Chattanooga, TN, Oct. 9, 2008 -- The Dixie Group Inc. said that third quarter earnings won't meet analyst expectations as continuing weakness in the sales of new and existing homes and deteriorating credit conditions are hurting sales.

As a result, Dixie said it will cut its workforce up to 7 percent and will consolidate some operations. Dixie already cut its staff  9 percent in the second quarter.

"We are disappointed that residential carpet markets have continued to weaken and commercial carpet sales have declined faster than anticipated," commented Dan K. Frierson, chairman and chief executive officer.

"As a result, we expect to report a loss from continuing operations for the third quarter, which will result in earnings well below current analyst estimates.

"The cost reduction initiatives include consolidating our carpet tufting operations in Eton, Ga., into our tufting, dyeing and finishing facility in Atmore, Ala., and consolidating our California tufting and custom rug operation into our West Coast dyeing and finishing facility."
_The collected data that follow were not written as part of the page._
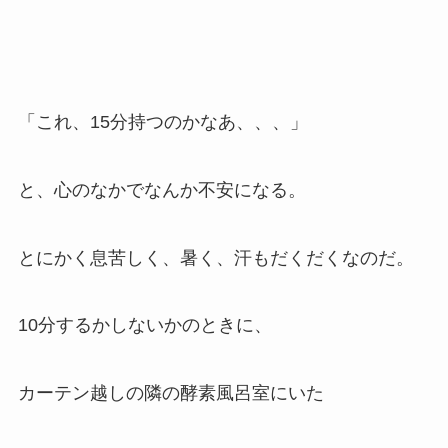
「これ、15分持つのかなあ、、、」
と、心のなかでなんか不安になる。
とにかく息苦しく、暑く、汗もだくだくなのだ。
10分するかしないかのときに、
カーテン越しの隣の酵素風呂室にいた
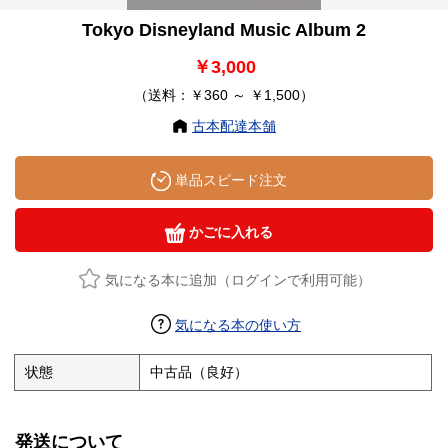
Tokyo Disneyland Music Album 2
￥3,000
（送料：￥360 ～ ￥1,500）
古本配達本舗
単品スピード注文
かごに入れる
気になる本に追加（ログインで利用可能）
気になる本の使い方
状態
中古品（良好）
発送について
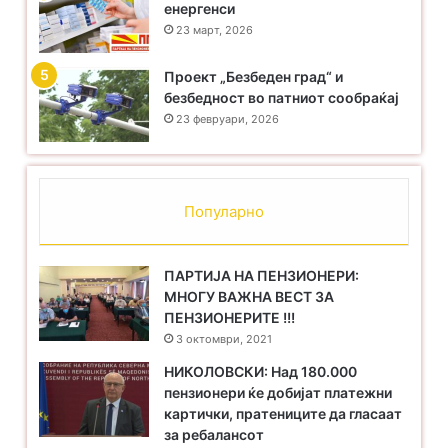
енергенси
23 март, 2026
Проект „Безбеден град“ и
безбедност во патниот сообраќај
23 февруари, 2026
Популарно
ПАРТИЈА НА ПЕНЗИОНЕРИ:
МНОГУ ВАЖНА ВЕСТ ЗА
ПЕНЗИОНЕРИТЕ !!!
3 октомври, 2021
НИКОЛОВСКИ: Над 180.000
пензионери ќе добијат платежни
картички, пратениците да гласаат
за ребалансот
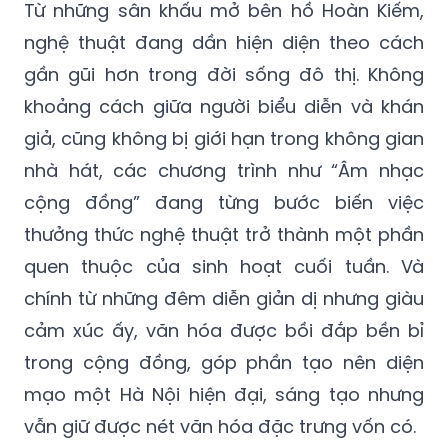
Từ những sân khấu mở bên hồ Hoàn Kiếm,
nghệ thuật đang dần hiện diện theo cách
gần gũi hơn trong đời sống đô thị. Không
khoảng cách giữa người biểu diễn và khán
giả, cũng không bị giới hạn trong không gian
nhà hát, các chương trình như “Âm nhạc
cộng đồng” đang từng bước biến việc
thưởng thức nghệ thuật trở thành một phần
quen thuộc của sinh hoạt cuối tuần. Và
chính từ những đêm diễn giản dị nhưng giàu
cảm xúc ấy, văn hóa được bồi đắp bền bỉ
trong cộng đồng, góp phần tạo nên diện
mạo một Hà Nội hiện đại, sáng tạo nhưng
vẫn giữ được nét văn hóa đặc trưng vốn có.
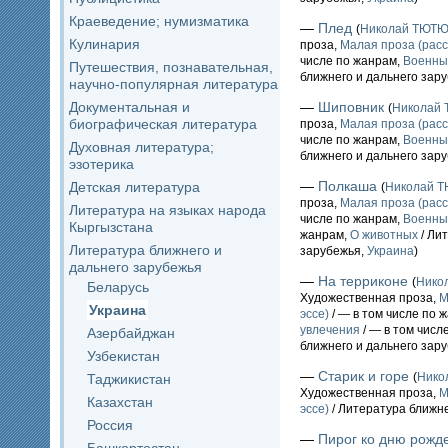
Краеведение; нумизматика
—
Плед
(
Николай ТЮТ
Кулинария
проза,
Малая проза (расс
числе по жанрам,
Военны
Путешествия, познавательная,
ближнего и дальнего зар
научно-популярная литература
Документальная и
—
Шиповник
(
Николай
биографическая литература
проза,
Малая проза (расс
числе по жанрам,
Военны
Духовная литература;
ближнего и дальнего зар
эзотерика
—
Полкаша
Детская литература
(
Николай 
проза,
Малая проза (расс
Литература на языках народа
числе по жанрам,
Военны
Кыргызстана
жанрам,
О животных
/ Ли
Литература ближнего и
зарубежья,
Украина
)
дальнего зарубежья
—
На терриконе
(
Нико
Беларусь
Художественная проза,
М
Украина
эссе)
/ — в том числе по 
увлечения
/ — в том числ
Азербайджан
ближнего и дальнего зар
Узбекистан
—
Старик и горе
(
Нико
Таджикистан
Художественная проза,
М
Казахстан
эссе)
/ Литература ближне
Россия
—
Пирог ко дню рожд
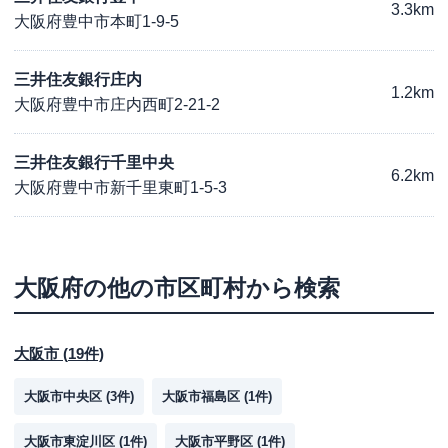
3.3km
大阪府豊中市本町1-9-5
三井住友銀行庄内
1.2km
大阪府豊中市庄内西町2-21-2
三井住友銀行千里中央
6.2km
大阪府豊中市新千里東町1-5-3
大阪府
の他の市区町村から検索
大阪市
(
19
件)
大阪市中央区
(
3
件)
大阪市福島区
(
1
件)
大阪市東淀川区
(
1
件)
大阪市平野区
(
1
件)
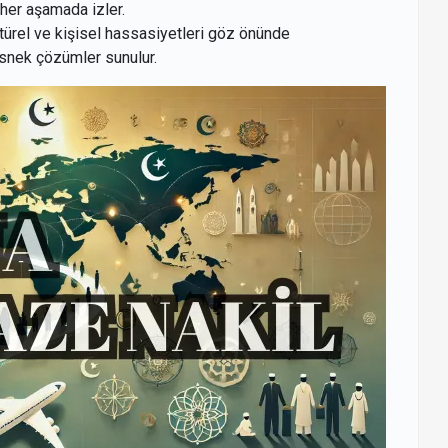
her aşamada izler.
ltürel ve kişisel hassasiyetleri göz önünde
esnek çözümler sunulur.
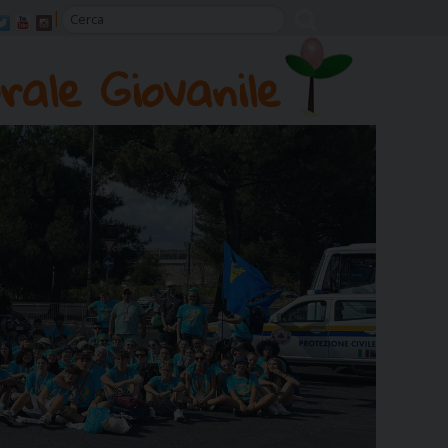
rale Giovanile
The downsizing should reduce ongoing fixed costs, improve operating efficiencies iand significantly improve our operating results, Frierson said, with only a slight, if any, impact on production capacity and flexibility.

The company cut its workforce by approximately 9 percent in the second quarter. The anticipated effect of the facility consolidations and other contemplated organizational changes should reduce total employment by an additional 5% to 7%.

“These initiatives, higher selling prices which should be fully in place by the fourth quarter of this year, and some decreases in raw material costs are expected to return our operations to profitable levels and position us to take full advantage of improvement in industry conditions when they occur," Frierson said in a news release.